Epic Games and Apple began their high-profile trial on Monday to launch a lawsuit that is expected to take at least two weeks and has the potential to change not only the app manufacturer’s ecosystem but also hundreds of billions of dollars in the broader app economy.

The main focus of the case is Fortnite, Epic’s extremely successful video game, which was released last summer by the Apple App Shop for violating its digital payments rules with the creation of its own framework. Apple (AAPL) gets a 30 percent cut in several in-app buys on iOS devices and does not permit alternate payment schemes. The withdrawal of Fortnite from the App Store led Epic to sue Apple.

Epic Games and Apple spar over consoles and walled gardens on opening day  of trial - CNN

Epic and its first witness – the company’s CEO, Tim Sweeney – tried on day one to create the anti-competitive conduct of the Apple App Store and its denial of other app stores on its website. The company submitted that Apple’s tight regulation of its iOS ecosystem—known as a walled garden—is a monopoly that calls on iPhone makers to allow alternative app stores, and possible applications, on their devices outside their own limits and what they agree to.

Sweeney said during his testimony, “Epic is just looking for improvements in Apple’s potential behaviour” and no punitive damages.

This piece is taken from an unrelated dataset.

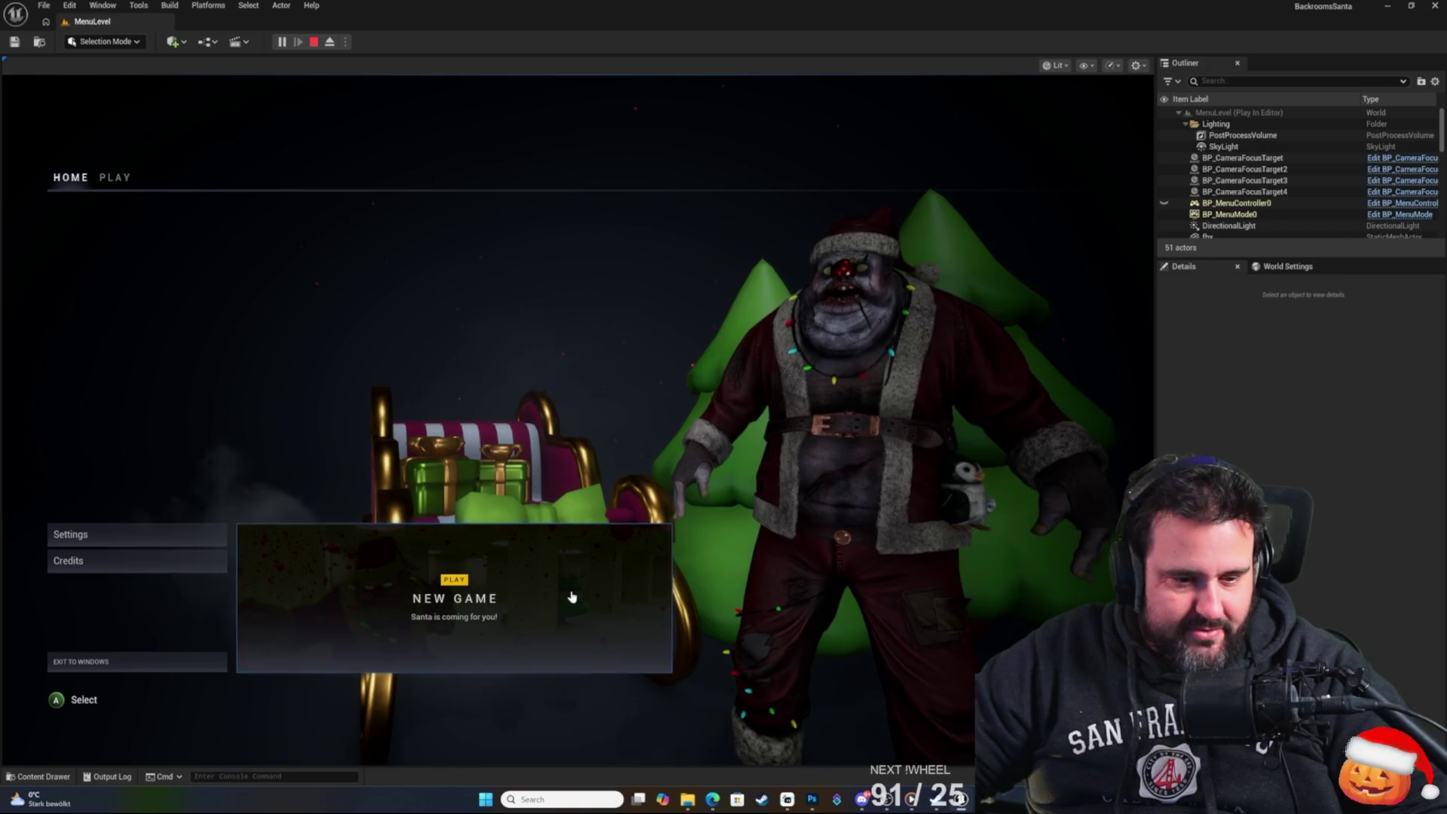
click(571, 597)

Apple claims that allowing apps on its unrestricted devices could jeopardize its ecosystem protection and privacy – features it highlighted as a sales point. It also claims that it competes in a vast market of video games, which is just a small part of which it has no monopoly and can not exploit such a role.

Most of the day was focused on both companies trying to figure out how they describe their businesses. Sweeney characterised Fortnite as a “metaverse” and “social experience,” a virtual universe that contains more than just gaming movies, TV shows and concerts.

Epic Games and Apple spar over consoles and walled gardens on opening day  of trial | Business | gwinnettdailypost.com

Market definition is crucial for every possible antitrust case. A monopoly under US law is not illegal; it is only illegal to attempt to maintain a monopoly at the detriment of competition. Apple seeks to establish that its operating system, iOS, competes with many other systems and thus does not abide by antitrust legislation.

Epic claims that Apple uses iOS in a restrictive environment, and then charges users and developers heavy costs for additional transactions. An epic lawyer, Katherine Forrest, once compared Apple to a car dealer who charges consumers with the gas every time their vehicles are being filled.

Apple has reversed allegations of anti-competitive behavior by claiming that Fortnite is available on a variety of other major platforms, including personal computers, the Google Android operating system, and Epic’s own online game store, as well as prominent video game consoles such as Sony’s PlayStation, Microsoft’s Xbox, and Nintendo’s Switch. Users will play Fortnite against each other on all those platforms and largely shop on one platform to use on the other, Apple argued.

“Epic calls for government action to take away a consumer option,” Apple lawyer Karen Dunn said in her opening speech.

Epic Games and Apple spar over consoles and walled gardens on opening day  of trial – ShareandStocks.com

During his cross-examination of Sweeney, another lawyer from Apple, Richard Doren, pointed out that Epic pays a similar 30 percent console fee even though the platforms don’t accept external applications or alternative payment methods either. Sweeney claimed that consoles losing revenue and making apps up for hardware sales are different from the lucrative Apple app store.

Many other major names are expected to testify in the coming days, including Apple CEO Tim Cook and Facebook (FB), and Microsoft representatives (MSFT).

The judge’s decision—and, naturally, the lawsuits that would almost undoubtedly follow—may have a big impact not only on Apple and its iOS ecosystem but also possibly on other app stores and the overall app economy, which is growing to hundreds of milliards of dollars and providing millions of jobs. Either the way many in-app transactions operate or the power technology companies must set the rules of an increasingly digital environment could be transformed.